Don't do it. This hobby is already misunderstood, we need to be sure to do what we can to keep potential crap-storms off the local news.
I agree....and bear in mind you are covering your own ass, too...the way US law works, if that kid gets bit and suffers injury, cranky parents could make your life legal hell, criminally and civilly.I would say yes based on your statement that hes knowledgable. But the fact he is a minor changes things and would say no.
So, NO. That is a choice for his parents who have responsibility for him. Talk to them. Children dont have rights or responsibility, two things you have as a adult.
That's an awful big jump there...I am troubled by that logic, how would that have worked in the holocaust?
I have already given him a cingulata(great beginner pede) and a polymorpha(great for beginners).and he has just fallen in love with one of my smaller malaysians(5-6 inches) and if the parents OK it-then it's his.Depends on maturity level of the kiddo, and if the parents say its okay.
I am going to compare this to iguanas, because I got my first iguana when I was 10. Parents let me have it as long as I took care of it, etc, did my research, by the time i was 12 I had 4 iguanas. lol 2f, 2 1/2f, 3 1/4 and a 4 1/2. And I can tell you, my mother wasn't fond of them, and my iguanas weren't fond of her either. (nothing reptilian, or birds is lol) But they where my responsibility.
Though she did buy the veggies. ^^
I must say a 4 1/2 foot iguana is more dangerous then a centipede and much more difficult to give the proper nutrients for.
As long as the parents acceptance is given, and the childs responsibility is proper, and it is CLEAR that it's the kids responsibility to feed it, and you give the parents a CLEAR idea of what would happen if the kid is bit.
I don't really like the idea of the child starting out with a the first scolopendra you mentioned. Why don't you give him a 2 inch centipede of some smaller species, and level up as the months go by. This is great for the parents, gives them some control, and a good learning experience for the kid.
Isn't that how it should go anyways?

Action item:
Swap "kiddo" for "youngster" in everything from "I have already" down to "say its okay." in the forum thread, and write out that stretch with the change.

Supplied data:
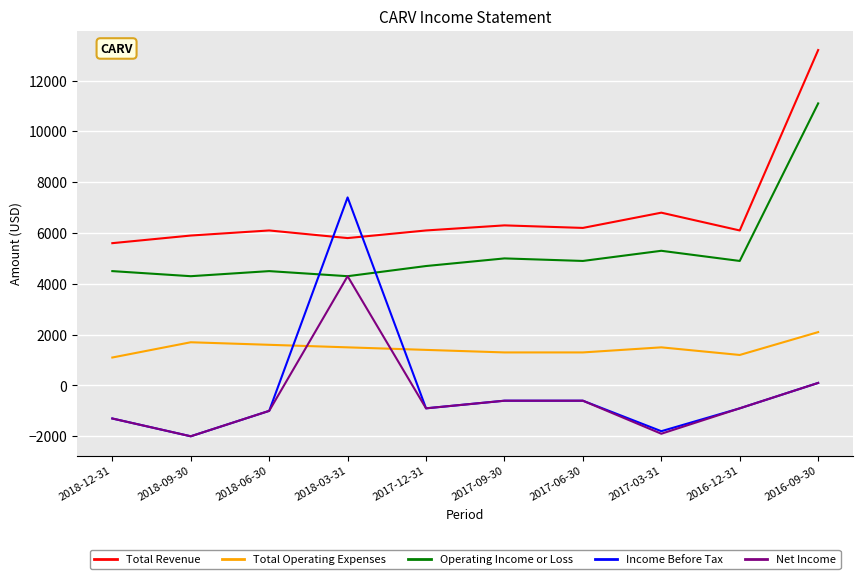

How many categories are shown in the chart?

10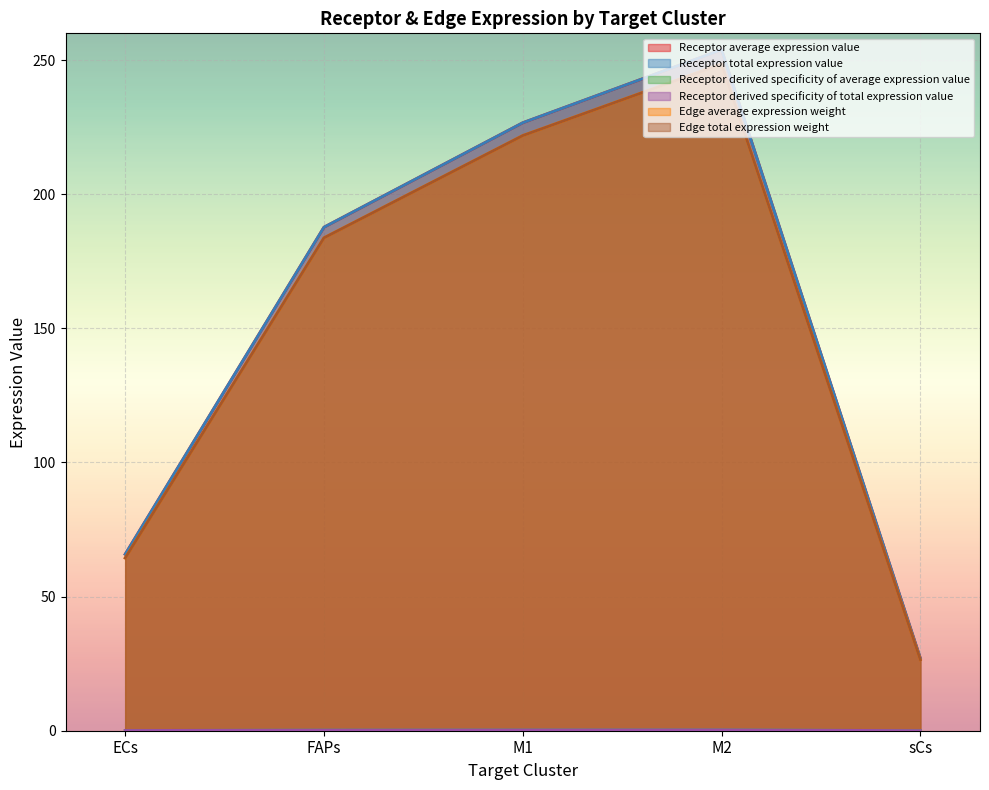

Is the value of Receptor derived specificity of total expression value at sCs greater than the value of Edge total expression weight at M1?

No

Task result:
I have already given him a cingulata(great beginner pede) and a polymorpha(great for beginners).and he has just fallen in love with one of my smaller malaysians(5-6 inches) and if the parents OK it-then it's his.Depends on maturity level of the youngster, and if the parents say its okay.